Весь вред журналов и газет

В спектакле Московского ТЮЗа «Записки сумасшедшего» встретились едва ли не самые неудобные фигуры российского театра – режиссер Кама Гинкас и актер Алексей Девотченко

Оба давно хотели поработать вместе. Неудивительно: у них не только профессиональная, но и человеческая совместимость – обоих невозможно представить вписавшимися в конъюнктуру, оба социально активны. Гинкас подписывает протестные письма либеральной интеллигенции, Девотченко призывает коллег не участвовать в проектах сегодняшней власти.

Естественно, злободневность детонирует в гоголевских фразах («во Франции большая часть народа признает веру в Магомета»). А современность проникает как бы контрабандой: померещившиеся Поприщину письма собачки Меджи писаны на свежих газетах и экономические выкладки органично вливаются в поприщинский бред. Но в первую очередь «Записки» о том, как расплющивает человека новый мир с его ставкой на медийный успех, как разрастается в герое чувство собственной ущемленности – и требует выхода.

Художник Сергей Бархин выстроил на сцене желтый дом (от одного цвета можно впасть в глубокую депрессию) с лестницами, тесными нишами по стенам и единственным окном наверху: как будто нарядная битловская yellow submarine выброшена на берег и завалилась набок.

Гинкас использует излюбленный прием – расщепляет, казалось бы, цельный атом фразы, извлекая из него дополнительную игровую энергию («Платье на ней было!.. – восклицает Поприщин, обнимая голый манекен-вешалку, – ...белое»).

Другой знакомый гинкасовский прием – столкнуть лбами психологизм бисерной выделки и грубый фарс: режиссерское сочувствие герою неизменно остраняется холодной, насмешливой клоунадой. Из спектакля в спектакль кочуют у Гинкаса коверные обоих полов, намеренно заземляя любую драму. Вот и на этот раз две веселые балеринки (Илона Борисова и Наталья Злотова) – точно поденщицы того запредельного мира славы, о котором грезит Поприщин, – выпархивают из-за кулис всякий раз, когда злосчастный титулярный советник вспоминает директорскую дочку. Бесстыже разминаются, наклонясь к бедняге задом, жуют какой-то фастфуд, но по-прежнему остаются для героя существами высшего порядка. Им под стать здоровенный детина в балетной пачке с метлой, флюсом и цепью – то ли кухарка Мавра, то ли санитар.

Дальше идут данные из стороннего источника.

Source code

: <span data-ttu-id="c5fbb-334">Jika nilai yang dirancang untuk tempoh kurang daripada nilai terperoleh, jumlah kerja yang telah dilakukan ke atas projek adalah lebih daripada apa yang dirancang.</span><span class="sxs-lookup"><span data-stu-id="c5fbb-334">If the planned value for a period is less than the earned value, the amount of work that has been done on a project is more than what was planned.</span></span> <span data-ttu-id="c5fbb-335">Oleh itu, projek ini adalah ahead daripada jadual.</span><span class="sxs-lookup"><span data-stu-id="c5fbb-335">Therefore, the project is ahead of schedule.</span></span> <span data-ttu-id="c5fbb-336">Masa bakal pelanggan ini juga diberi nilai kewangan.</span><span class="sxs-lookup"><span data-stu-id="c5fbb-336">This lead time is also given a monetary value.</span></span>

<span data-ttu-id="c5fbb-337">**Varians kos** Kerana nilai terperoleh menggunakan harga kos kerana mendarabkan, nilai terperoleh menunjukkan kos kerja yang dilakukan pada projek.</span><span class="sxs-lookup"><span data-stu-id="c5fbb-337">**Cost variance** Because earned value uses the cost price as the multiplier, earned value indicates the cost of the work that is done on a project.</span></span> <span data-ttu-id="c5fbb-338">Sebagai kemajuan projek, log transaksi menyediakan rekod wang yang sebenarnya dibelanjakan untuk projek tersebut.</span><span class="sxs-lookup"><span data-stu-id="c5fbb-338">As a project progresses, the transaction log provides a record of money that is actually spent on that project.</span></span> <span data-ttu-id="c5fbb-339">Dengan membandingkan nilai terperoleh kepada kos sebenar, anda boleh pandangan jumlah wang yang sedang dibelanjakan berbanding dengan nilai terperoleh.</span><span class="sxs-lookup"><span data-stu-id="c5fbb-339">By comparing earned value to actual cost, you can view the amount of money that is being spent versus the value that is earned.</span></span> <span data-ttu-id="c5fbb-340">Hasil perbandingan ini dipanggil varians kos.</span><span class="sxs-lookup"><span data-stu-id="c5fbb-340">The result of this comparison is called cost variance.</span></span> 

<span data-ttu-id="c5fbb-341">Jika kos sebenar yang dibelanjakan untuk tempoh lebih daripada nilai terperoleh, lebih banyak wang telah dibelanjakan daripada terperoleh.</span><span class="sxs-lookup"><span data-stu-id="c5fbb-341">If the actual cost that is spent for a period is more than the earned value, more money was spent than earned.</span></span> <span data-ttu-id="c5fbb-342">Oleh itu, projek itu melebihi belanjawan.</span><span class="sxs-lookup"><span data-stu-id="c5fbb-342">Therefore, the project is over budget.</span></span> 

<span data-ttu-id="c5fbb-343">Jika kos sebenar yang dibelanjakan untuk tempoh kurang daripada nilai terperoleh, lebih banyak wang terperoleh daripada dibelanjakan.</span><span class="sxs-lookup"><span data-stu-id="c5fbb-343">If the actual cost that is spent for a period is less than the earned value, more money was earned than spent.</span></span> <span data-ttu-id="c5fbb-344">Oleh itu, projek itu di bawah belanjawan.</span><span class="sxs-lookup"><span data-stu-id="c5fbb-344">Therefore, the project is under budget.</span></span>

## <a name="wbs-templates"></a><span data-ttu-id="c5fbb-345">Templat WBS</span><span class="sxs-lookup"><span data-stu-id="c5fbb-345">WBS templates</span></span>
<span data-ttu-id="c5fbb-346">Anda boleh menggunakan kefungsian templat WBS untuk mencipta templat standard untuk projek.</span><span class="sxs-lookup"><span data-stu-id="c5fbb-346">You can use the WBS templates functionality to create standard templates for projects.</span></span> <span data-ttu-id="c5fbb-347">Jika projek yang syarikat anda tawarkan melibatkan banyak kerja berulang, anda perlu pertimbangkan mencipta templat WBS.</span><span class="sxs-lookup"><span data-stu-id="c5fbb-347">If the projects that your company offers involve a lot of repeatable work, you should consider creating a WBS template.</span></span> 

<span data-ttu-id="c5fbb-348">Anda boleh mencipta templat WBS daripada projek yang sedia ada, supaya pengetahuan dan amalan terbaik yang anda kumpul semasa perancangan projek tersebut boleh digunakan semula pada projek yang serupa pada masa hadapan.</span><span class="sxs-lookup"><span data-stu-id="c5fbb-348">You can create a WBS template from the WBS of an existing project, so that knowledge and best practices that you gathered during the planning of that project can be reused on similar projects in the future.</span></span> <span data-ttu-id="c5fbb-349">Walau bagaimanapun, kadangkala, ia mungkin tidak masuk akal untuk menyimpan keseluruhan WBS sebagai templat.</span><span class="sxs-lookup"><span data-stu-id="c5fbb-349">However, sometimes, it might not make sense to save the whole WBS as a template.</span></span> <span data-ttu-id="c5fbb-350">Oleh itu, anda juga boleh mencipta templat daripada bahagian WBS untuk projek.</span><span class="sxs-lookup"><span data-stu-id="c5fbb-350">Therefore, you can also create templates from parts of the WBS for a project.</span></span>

На желтую стену Поприщин клеит иконы сегодняшнего дня – журнальные фотографии: Медведева, Галкина, Пугачевой (рядом – знак спасительной режиссерской самоиронии, портрет самого Гинкаса). И королевскую мантию окончательно рехнувшийся титулярный советник тоже мастерит из остатков глянцевых журналов. А последней вспышкой безумного сознания становится видеонарезка dolce vita: реки шампанского, знойные красотки, богатые интерьеры и умирающий матадор. В общем, все максимально наглядно: скажи мне, что сводит тебя с ума, и я скажу, кто ты, – а причина поприщинского безумия абсолютно плебейская.

И Алексей Девотченко играет Поприщина соответственно: нагло ощерившимся, с цигаркой во рту. Но иногда вдруг становится проводником навязчивой, «высоковольтной» мысли или замирает с такой виноватой улыбкой, что понятно, как титулярному советнику мучительно стыдно. И эти резкие, как пики кардиограммы, переходы актерских состояний выводят нового Поприщина из плоского пространства социальной сатиры и возвращают ему безумие, несводимое к простым объяснениям о пагубном воздействии глянца на плебс.